**** Input

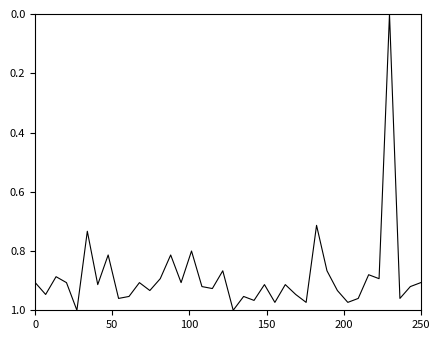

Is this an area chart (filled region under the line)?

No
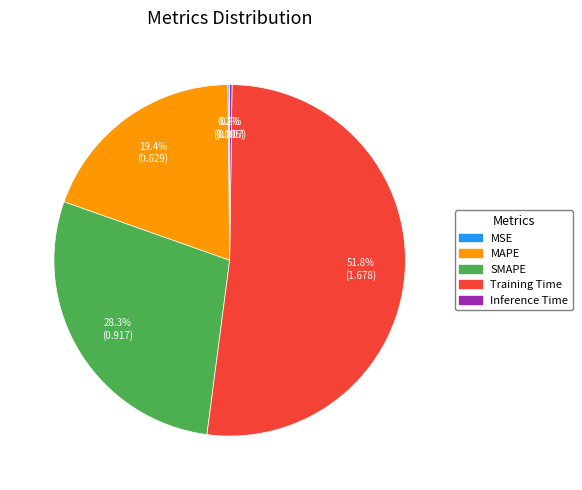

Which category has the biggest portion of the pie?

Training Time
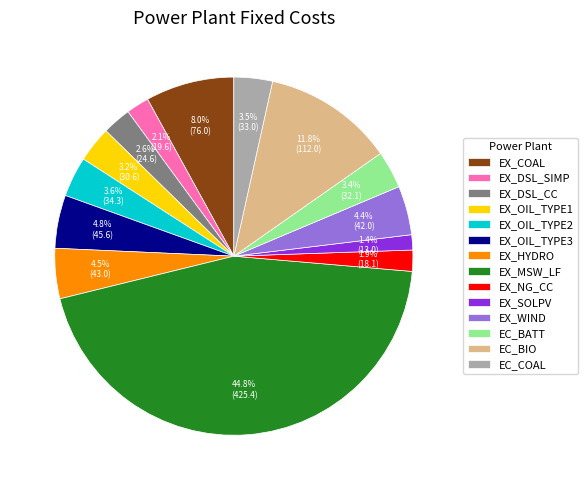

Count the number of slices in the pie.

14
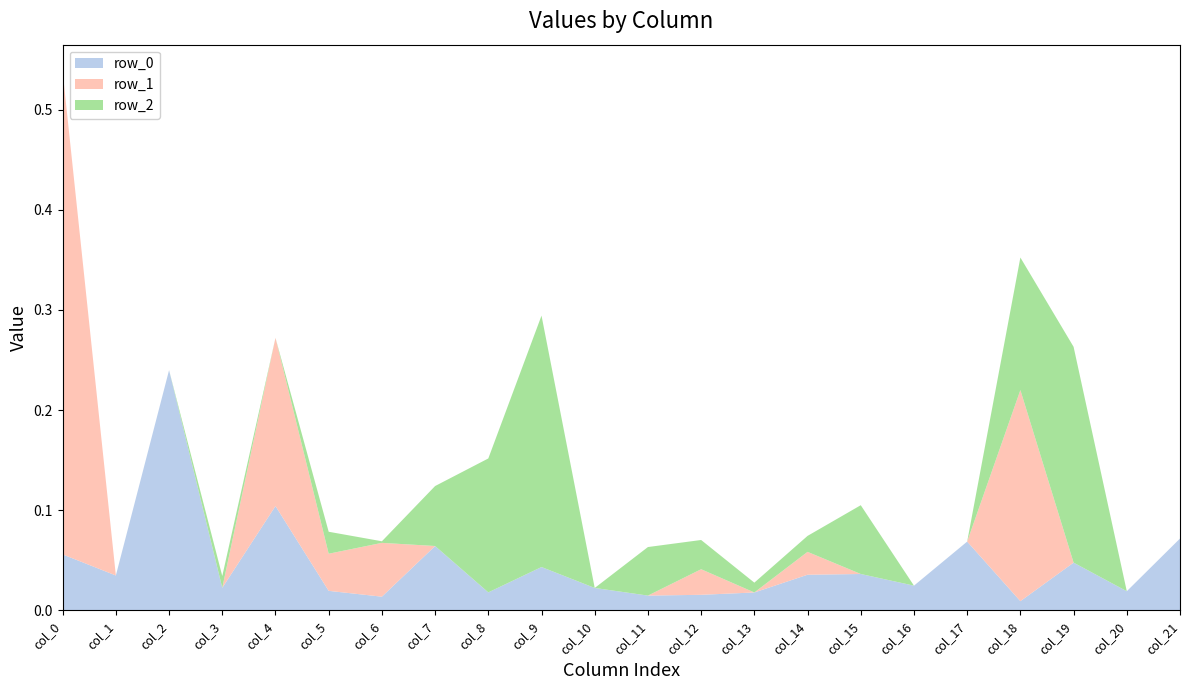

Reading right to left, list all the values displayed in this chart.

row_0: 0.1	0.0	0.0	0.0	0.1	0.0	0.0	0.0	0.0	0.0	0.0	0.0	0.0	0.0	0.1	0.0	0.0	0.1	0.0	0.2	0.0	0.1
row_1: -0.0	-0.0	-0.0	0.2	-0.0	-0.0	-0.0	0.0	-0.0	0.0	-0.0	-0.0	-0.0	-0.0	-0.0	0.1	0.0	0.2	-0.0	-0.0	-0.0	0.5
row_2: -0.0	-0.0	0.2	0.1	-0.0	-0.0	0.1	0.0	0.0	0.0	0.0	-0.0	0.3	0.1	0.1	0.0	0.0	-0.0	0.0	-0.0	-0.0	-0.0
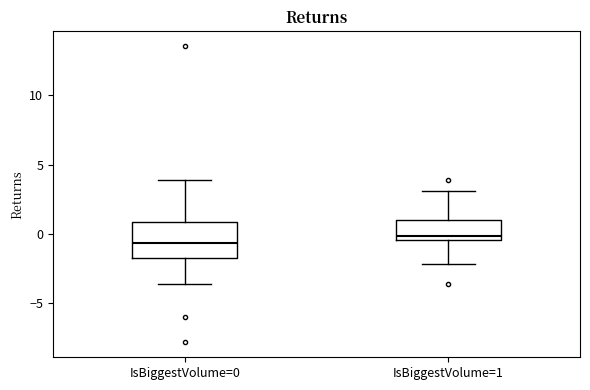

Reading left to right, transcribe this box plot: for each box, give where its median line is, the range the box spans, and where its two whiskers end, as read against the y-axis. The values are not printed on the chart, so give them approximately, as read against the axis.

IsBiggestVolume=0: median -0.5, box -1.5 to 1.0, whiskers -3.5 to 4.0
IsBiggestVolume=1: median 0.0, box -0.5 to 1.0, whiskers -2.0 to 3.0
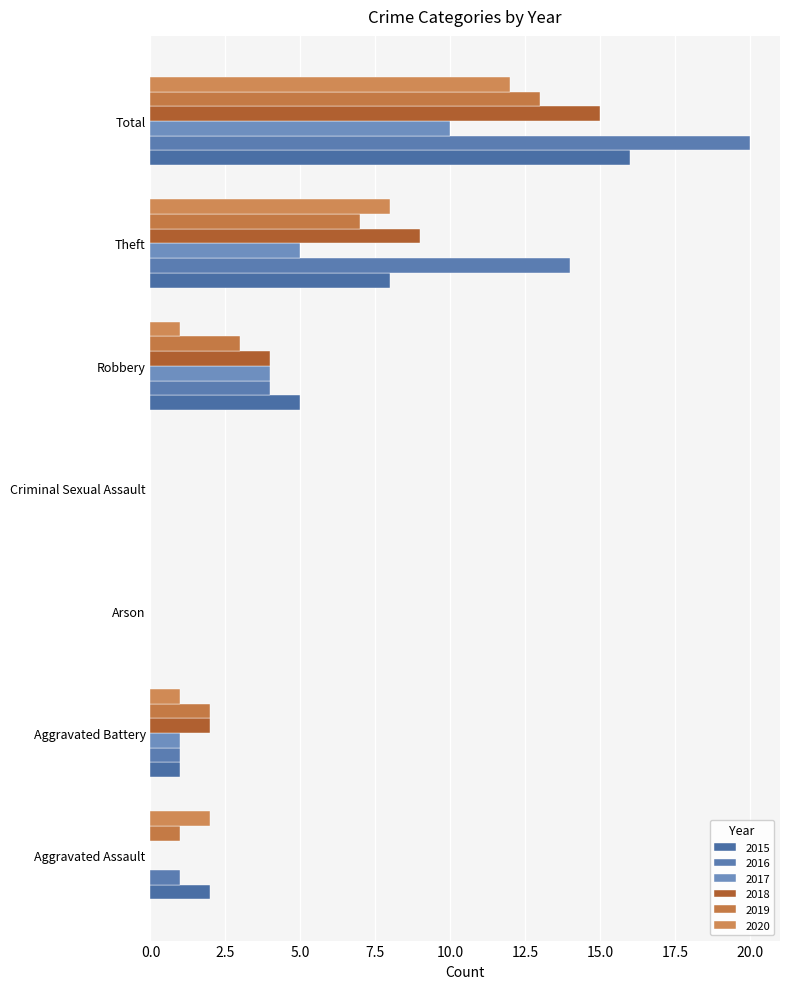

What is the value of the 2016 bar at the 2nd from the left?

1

********

Copy the records above word for word, leaving out the pictures.

* **Response to this exercise**:
Is this an area chart (filled region under the line)?

No

Which category has the biggest portion of the pie?

Training Time

Count the number of slices in the pie.

14

Reading right to left, list all the values displayed in this chart.

row_0: 0.1	0.0	0.0	0.0	0.1	0.0	0.0	0.0	0.0	0.0	0.0	0.0	0.0	0.0	0.1	0.0	0.0	0.1	0.0	0.2	0.0	0.1
row_1: -0.0	-0.0	-0.0	0.2	-0.0	-0.0	-0.0	0.0	-0.0	0.0	-0.0	-0.0	-0.0	-0.0	-0.0	0.1	0.0	0.2	-0.0	-0.0	-0.0	0.5
row_2: -0.0	-0.0	0.2	0.1	-0.0	-0.0	0.1	0.0	0.0	0.0	0.0	-0.0	0.3	0.1	0.1	0.0	0.0	-0.0	0.0	-0.0	-0.0	-0.0

Reading left to right, transcribe this box plot: for each box, give where its median line is, the range the box spans, and where its two whiskers end, as read against the y-axis. The values are not printed on the chart, so give them approximately, as read against the axis.

IsBiggestVolume=0: median -0.5, box -1.5 to 1.0, whiskers -3.5 to 4.0
IsBiggestVolume=1: median 0.0, box -0.5 to 1.0, whiskers -2.0 to 3.0

What is the value of the 2016 bar at the 2nd from the left?

1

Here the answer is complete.